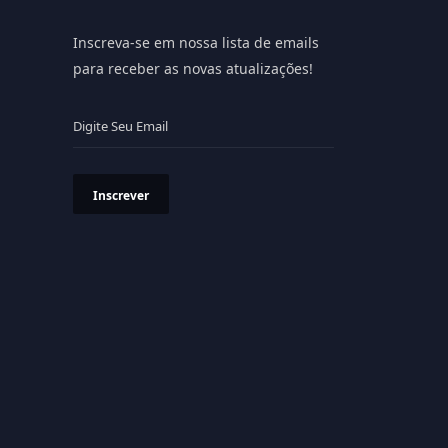
Inscreva-se em nossa lista de emails
para receber as novas atualizações!
Inscrever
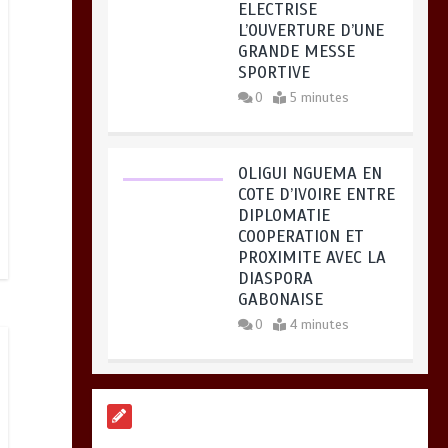
OLIGUI NGUEMA EN
COTE D’IVOIRE ENTRE
DIPLOMATIE
COOPERATION ET
PROXIMITE AVEC LA
DIASPORA
GABONAISE
0
4 minutes
MARTHE CECILE
MICCA FAIT
L’ANATOMIE DU
DÉSERTEUR DONALD
EFFOUDOU AWUSSI
0
5 minutes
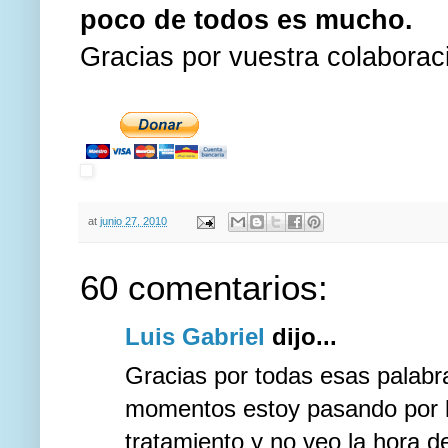
poco de todos es mucho.
Gracias por vuestra colaborac
at
junio 27, 2010
60 comentarios:
Luis Gabriel
dijo...
Gracias por todas esas palabra
momentos estoy pasando por la
tratamiento y no veo la hora d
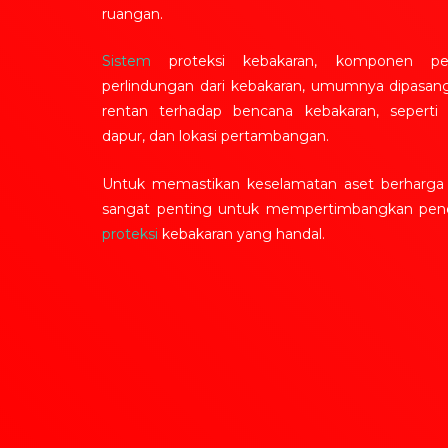
ruangan.
Sistem
proteksi kebakaran, komponen pe
perlindungan dari kebakaran, umumnya dipasang
rentan terhadap bencana kebakaran, seperti 
dapur, dan lokasi pertambangan.
Untuk memastikan keselamatan aset berharga 
sangat penting untuk mempertimbangkan pe
proteksi
kebakaran yang handal.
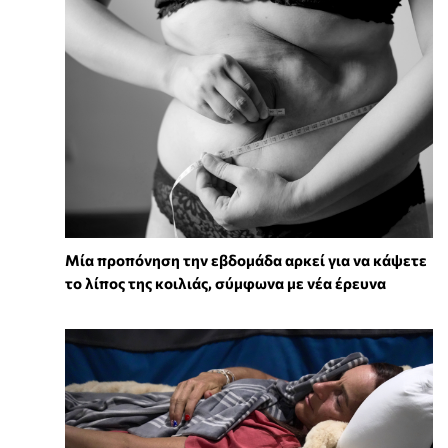
Μία προπόνηση την εβδομάδα αρκεί για να κάψετε
το λίπος της κοιλιάς, σύμφωνα με νέα έρευνα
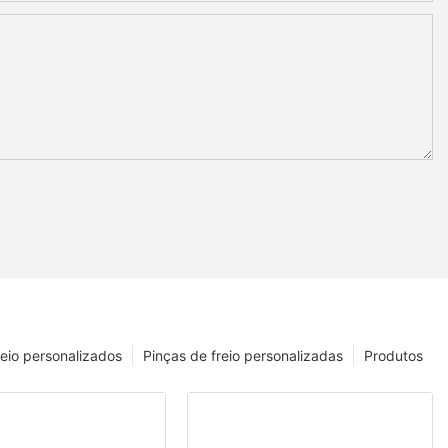
reio personalizados
Pinças de freio personalizadas
Produtos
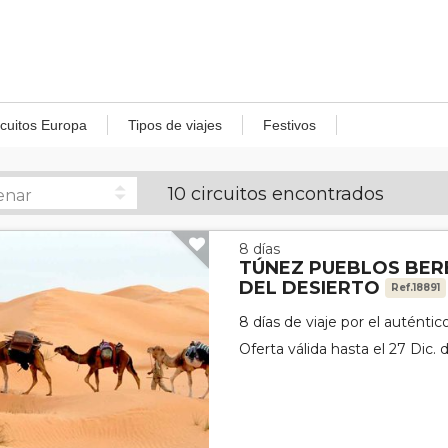
rcuitos Europa
Tipos de viajes
Festivos
10 circuitos encontrados
8 días
TÚNEZ PUEBLOS BER
DEL DESIERTO
Ref.18891
8 días de viaje por el auténti
Oferta válida hasta el 27 Dic.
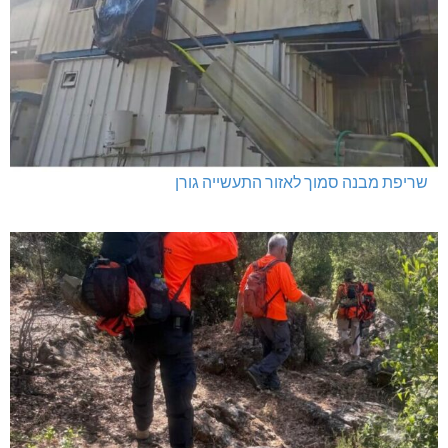
שריפת מבנה סמוך לאזור התעשייה גורן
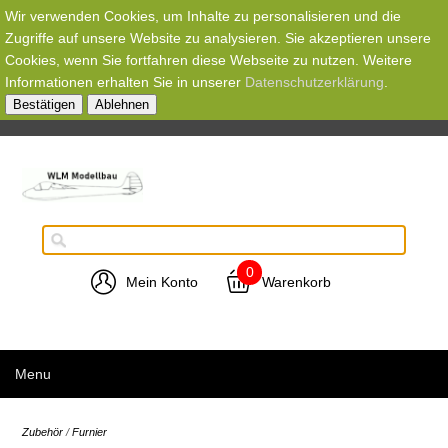
Wir verwenden Cookies, um Inhalte zu personalisieren und die
Zugriffe auf unsere Website zu analysieren. Sie akzeptieren unsere
Cookies, wenn Sie fortfahren diese Webseite zu nutzen. Weitere
Informationen erhalten Sie in unserer
Datenschutzerklärung
.
Bestätigen
Ablehnen
0
Mein Konto
Warenkorb
Menu
Zubehör
/
Furnier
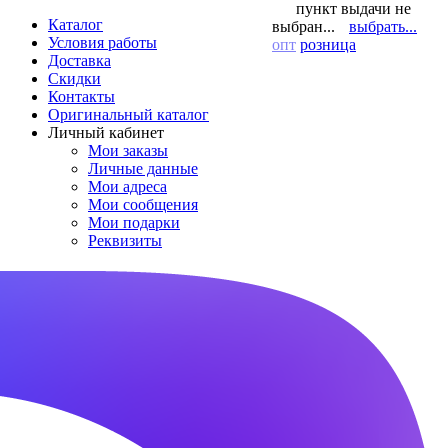
пункт выдачи не
Каталог
выбран...
выбрать...
Условия работы
опт
розница
Доставка
Скидки
Контакты
Оригинальный каталог
Личный кабинет
Мои заказы
Личные данные
Мои адреса
Мои сообщения
Мои подарки
Реквизиты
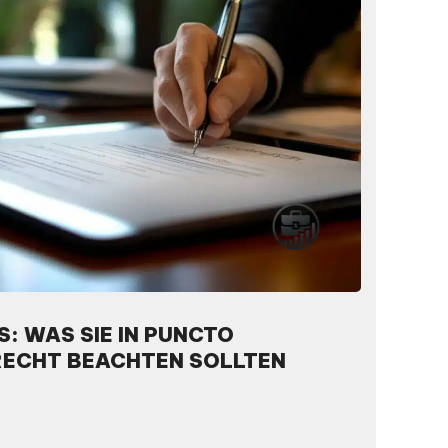
S: WAS SIE IN PUNCTO
ECHT BEACHTEN SOLLTEN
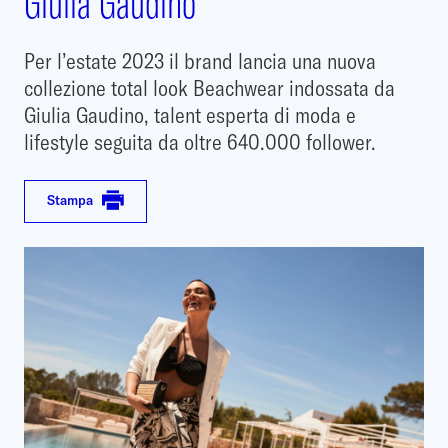
Giulia Gaudino
Per l’estate 2023 il brand lancia una nuova
collezione total look Beachwear indossata da
Giulia Gaudino, talent esperta di moda e
lifestyle seguita da oltre 640.000 follower.
Stampa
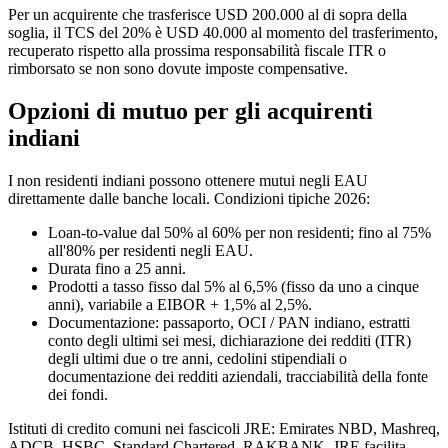
Per un acquirente che trasferisce USD 200.000 al di sopra della
soglia, il TCS del 20% è USD 40.000 al momento del trasferimento,
recuperato rispetto alla prossima responsabilità fiscale ITR o
rimborsato se non sono dovute imposte compensative.
Opzioni di mutuo per gli acquirenti
indiani
I non residenti indiani possono ottenere mutui negli EAU
direttamente dalle banche locali. Condizioni tipiche 2026:
Loan-to-value dal 50% al 60% per non residenti; fino al 75%
all'80% per residenti negli EAU.
Durata fino a 25 anni.
Prodotti a tasso fisso dal 5% al 6,5% (fisso da uno a cinque
anni), variabile a EIBOR + 1,5% al 2,5%.
Documentazione: passaporto, OCI / PAN indiano, estratti
conto degli ultimi sei mesi, dichiarazione dei redditi (ITR)
degli ultimi due o tre anni, cedolini stipendiali o
documentazione dei redditi aziendali, tracciabilità della fonte
dei fondi.
Istituti di credito comuni nei fascicoli JRE: Emirates NBD, Mashreq,
ADCB, HSBC, Standard Chartered, RAKBANK. JRE facilita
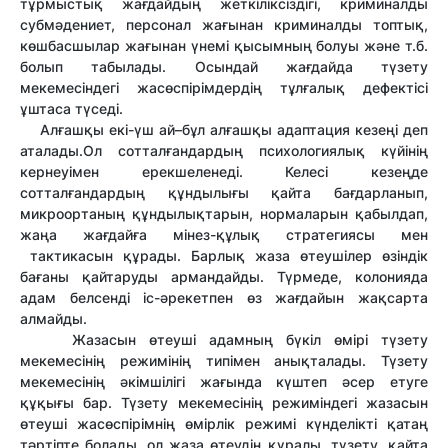
тұрмыстық жағдайдың жеткіліксіздігі, криминалды
субмәдениет, персонал жағынан криминалды топтық,
көшбасшылар жағынан үнемі қысымның болуы және т.б.
болып табылады. Осындай жағдайда түзету
мекемесіндегі жасөспірімдердің тұлғалық дефектісі
ұштаса түседі.
Алғашқы екі-үш ай–бұл алғашқы адаптация кезеңі деп
аталады.Ол сотталғандардың психологиялық күйінің
кернеуімен ерекшеленеді. Келесі кезеңде
сотталғандардың құндылығы қайта бағдарланып,
микроортаның құндылықтарын, нормаларын қабылдап,
жаңа жағдайға мінез-құлық стратегиясы мен
тактикасын құрады. Барлық жаза өтеушілер өзіндік
бағаны қайтаруды армандайды. Түрмеде, колонияда
адам белсенді іс-әрекетпен өз жағдайын жақсарта
алмайды.
Жазасын өтеуші адамның бүкіл өмірі түзету
мекемесінің режимінің типімен анықталады. Түзету
мекемесінің әкімшілігі жағында күштеп әсер етуге
құқығы бар. Түзету мекемесінің режиміндегі жазасын
өтеуші жасөспірімнің өмірлік режимі күнделікті қатаң
тәртіпте болады, ол жаза өтеудің құралы, түзету, қайта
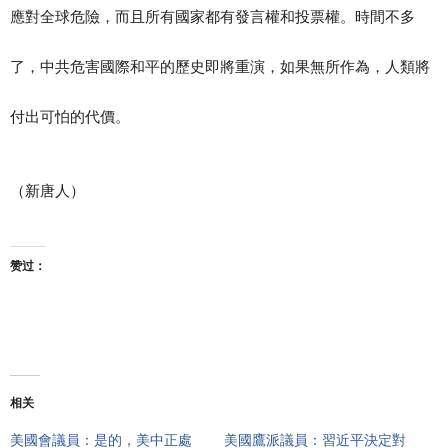
應對全球危險，而且所有國家都有發言權和投票權。時間不多
了，中共危害國際和平的歷史即將重演，如果無所作為，人類將
付出可怕的代價。
（新唐人）
赞过：
相关
美國會議員：是的，美中正處
美國鷹派議員：習近平決定對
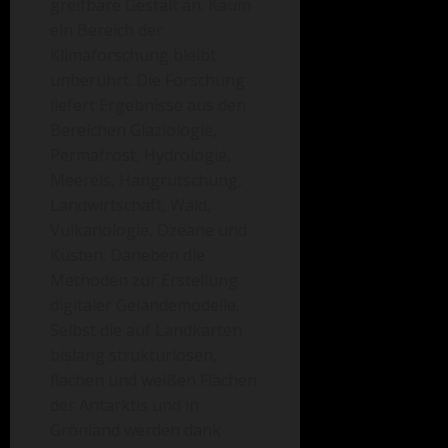
greifbare Gestalt an. Kaum
ein Bereich der
Klimaforschung bleibt
unberührt. Die Forschung
liefert Ergebnisse aus den
Bereichen Glaziologie,
Permafrost, Hydrologie,
Meereis, Hangrutschung,
Landwirtschaft, Wald,
Vulkanologie, Ozeane und
Küsten. Daneben die
Methoden zur Erstellung
digitaler Geländemodelle.
Selbst die auf Landkarten
bislang strukturlosen,
flachen und weißen Flächen
der Antarktis und in
Grönland werden dank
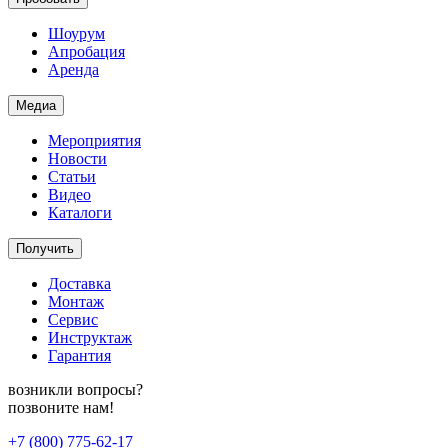
Шоурум
Апробация
Аренда
Медиа
Мероприятия
Новости
Статьи
Видео
Каталоги
Получить
Доставка
Монтаж
Сервис
Инструктаж
Гарантия
возникли вопросы?
позвоните нам!
+7 (800) 775-62-17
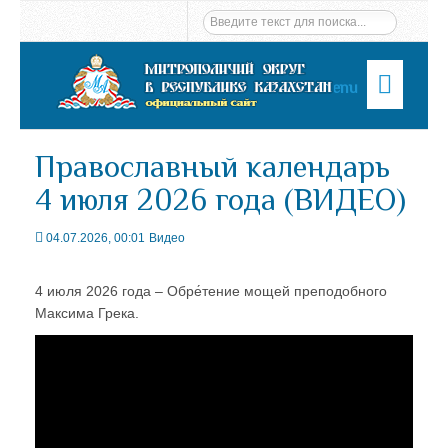
Menu
Православный календарь
4 июля 2026 года (ВИДЕО)
04.07.2026, 00:01
Видео
4 июля 2026 года – Обре́тение мощей преподобного
Максима Грека.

- - - - -

* [Work instruction]:
Turn the text read from all of the items above into a single numbered list with one line per entry, skipping blank lines and leaving the pictures out.

* [Response box]:
1. Inscreva-se em nossa lista de emails
2. para receber as novas atualizações!
3. Inscrever
4. OLIGUI NGUEMA EN
5. COTE D’IVOIRE ENTRE
6. DIPLOMATIE
7. COOPERATION ET
8. PROXIMITE AVEC LA
9. DIASPORA
10. GABONAISE
11. 0
12. 4 minutes
13. MARTHE CECILE
14. MICCA FAIT
15. L’ANATOMIE DU
16. DÉSERTEUR DONALD
17. EFFOUDOU AWUSSI
18. 0
19. 5 minutes
20. poco de todos es mucho.
21. Gracias por vuestra colaborac
22. at
23. junio 27, 2010
24. 60 comentarios:
25. Luis Gabriel
26. dijo...
27. Gracias por todas esas palabra
28. momentos estoy pasando por la
29. tratamiento y no veo la hora d
30. ruangan.
31. Sistem
32. proteksi kebakaran, komponen pe
33. perlindungan dari kebakaran, umumnya dipasang
34. rentan terhadap bencana kebakaran, seperti 
35. dapur, dan lokasi pertambangan.
36. Untuk memastikan keselamatan aset berharga 
37. sangat penting untuk mempertimbangkan pe
38. proteksi
39. kebakaran yang handal.
40. Μία προπόνηση την εβδομάδα αρκεί για να κάψετε
41. το λίπος της κοιλιάς, σύμφωνα με νέα έρευνα
42. reio personalizados
43. Pinças de freio personalizadas
44. Produtos
45. rcuitos Europa
46. Tipos de viajes
47. Festivos
48. 10 circuitos encontrados
49. 8 días
50. TÚNEZ PUEBLOS BER
51. DEL DESIERTO
52. Ref.18891
53. 8 días de viaje por el auténti
54. Oferta válida hasta el 27 Dic.
55. שריפת מבנה סמוך לאזור התעשייה גורן
56. Wir verwenden Cookies, um Inhalte zu personalisieren und die
57. Zugriffe auf unsere Website zu analysieren. Sie akzeptieren unsere
58. Cookies, wenn Sie fortfahren diese Webseite zu nutzen. Weitere
59. Informationen erhalten Sie in unserer
60. Datenschutzerklärung
61. .
62. Bestätigen
63. Ablehnen
64. 0
65. Mein Konto
66. Warenkorb
67. Menu
68. Zubehör
69. /
70. Furnier
71. пункт выдачи не
72. Каталог
73. выбран...
74. выбрать...
75. Условия работы
76. опт
77. розница
78. Доставка
79. Скидки
80. Контакты
81. Оригинальный каталог
82. Личный кабинет
83. Мои заказы
84. Личные данные
85. Мои адреса
86. Мои сообщения
87. Мои подарки
88. Реквизиты
89. S: WAS SIE IN PUNCTO
90. ECHT BEACHTEN SOLLTEN
91. Giulia Gaudino
92. Per l’estate 2023 il brand lancia una nuova
93. collezione total look Beachwear indossata da
94. Giulia Gaudino, talent esperta di moda e
95. lifestyle seguita da oltre 640.000 follower.
96. Stampa
97. Per un acquirente che trasferisce USD 200.000 al di sopra della
98. soglia, il TCS del 20% è USD 40.000 al momento del trasferimento,
99. recuperato rispetto alla prossima responsabilità fiscale ITR o
100. rimborsato se non sono dovute imposte compensative.
101. Opzioni di mutuo per gli acquirenti
102. indiani
103. I non residenti indiani possono ottenere mutui negli EAU
104. direttamente dalle banche locali. Condizioni tipiche 2026:
105. Loan-to-value dal 50% al 60% per non residenti; fino al 75%
106. all'80% per residenti negli EAU.
107. Durata fino a 25 anni.
108. Prodotti a tasso fisso dal 5% al 6,5% (fisso da uno a cinque
109. anni), variabile a EIBOR + 1,5% al 2,5%.
110. Documentazione: passaporto, OCI / PAN indiano, estratti
111. conto degli ultimi sei mesi, dichiarazione dei redditi (ITR)
112. degli ultimi due o tre anni, cedolini stipendiali o
113. documentazione dei redditi aziendali, tracciabilità della fonte
114. dei fondi.
115. Istituti di credito comuni nei fascicoli JRE: Emirates NBD, Mashreq,
116. ADCB, HSBC, Standard Chartered, RAKBANK. JRE facilita
117. тұрмыстық жағдайдың жеткіліксіздігі, криминалды
118. субмәдениет, персонал жағынан криминалды топтық,
119. көшбасшылар жағынан үнемі қысымның болуы және т.б.
120. болып табылады. Осындай жағдайда түзету
121. мекемесіндегі жасөспірімдердің тұлғалық дефектісі
122. ұштаса түседі.
123. Алғашқы екі-үш ай–бұл алғашқы адаптация кезеңі деп
124. аталады.Ол сотталғандардың психологиялық күйінің
125. кернеуімен ерекшеленеді. Келесі кезеңде
126. сотталғандардың құндылығы қайта бағдарланып,
127. микроортаның құндылықтарын, нормаларын қабылдап,
128. жаңа жағдайға мінез-құлық стратегиясы мен
129. тактикасын құрады. Барлық жаза өтеушілер өзіндік
130. бағаны қайтаруды армандайды. Түрмеде, колонияда
131. адам белсенді іс-әрекетпен өз жағдайын жақсарта
132. алмайды.
133. Жазасын өтеуші адамның бүкіл өмірі түзету
134. мекемесінің режимінің типімен анықталады. Түзету
135. мекемесінің әкімшілігі жағында күштеп әсер етуге
136. құқығы бар. Түзету мекемесінің режиміндегі жазасын
137. өтеуші жасөспірімнің өмірлік режимі күнделікті қатаң
138. тәртіпте болады, ол жаза өтеудің құралы, түзету, қайта
139. 應對全球危險，而且所有國家都有發言權和投票權。時間不多
140. 了，中共危害國際和平的歷史即將重演，如果無所作為，人類將
141. 付出可怕的代價。
142. （新唐人）
143. 赞过：
144. 相关
145. 美國會議員：是的，美中正處
146. 美國鷹派議員：習近平決定對
147. greifbare Gestalt an. Kaum
148. ein Bereich der
149. Klimaforschung bleibt
150. unberührt. Die Forschung
151. liefert Ergebnisse aus den
152. Bereichen Glaziologie,
153. Permafrost, Hydrologie,
154. Meereis, Hangrutschung,
155. Landwirtschaft, Wald,
156. Vulkanologie, Ozeane und
157. Küsten. Daneben die
158. Methoden zur Erstellung
159. digitaler Geländemodelle.
160. Selbst die auf Landkarten
161. bislang strukturlosen,
162. flachen und weißen Flächen
163. der Antarktis und in
164. Grönland werden dank
165. Шоурум
166. Апробация
167. Аренда
168. Медиа
169. Мероприятия
170. Новости
171. Статьи
172. Видео
173. Каталоги
174. Получить
175. Доставка
176. Монтаж
177. Сервис
178. Инструктаж
179. Гарантия
180. возникли вопросы?
181. позвоните нам!
182. +7 (800) 775-62-17
183. Menu
184. Православный календарь
185. 4 июля 2026 года (ВИДЕО)
186. 04.07.2026, 00:01
187. Видео
188. 4 июля 2026 года – Обре́тение мощей преподобного
189. Максима Грека.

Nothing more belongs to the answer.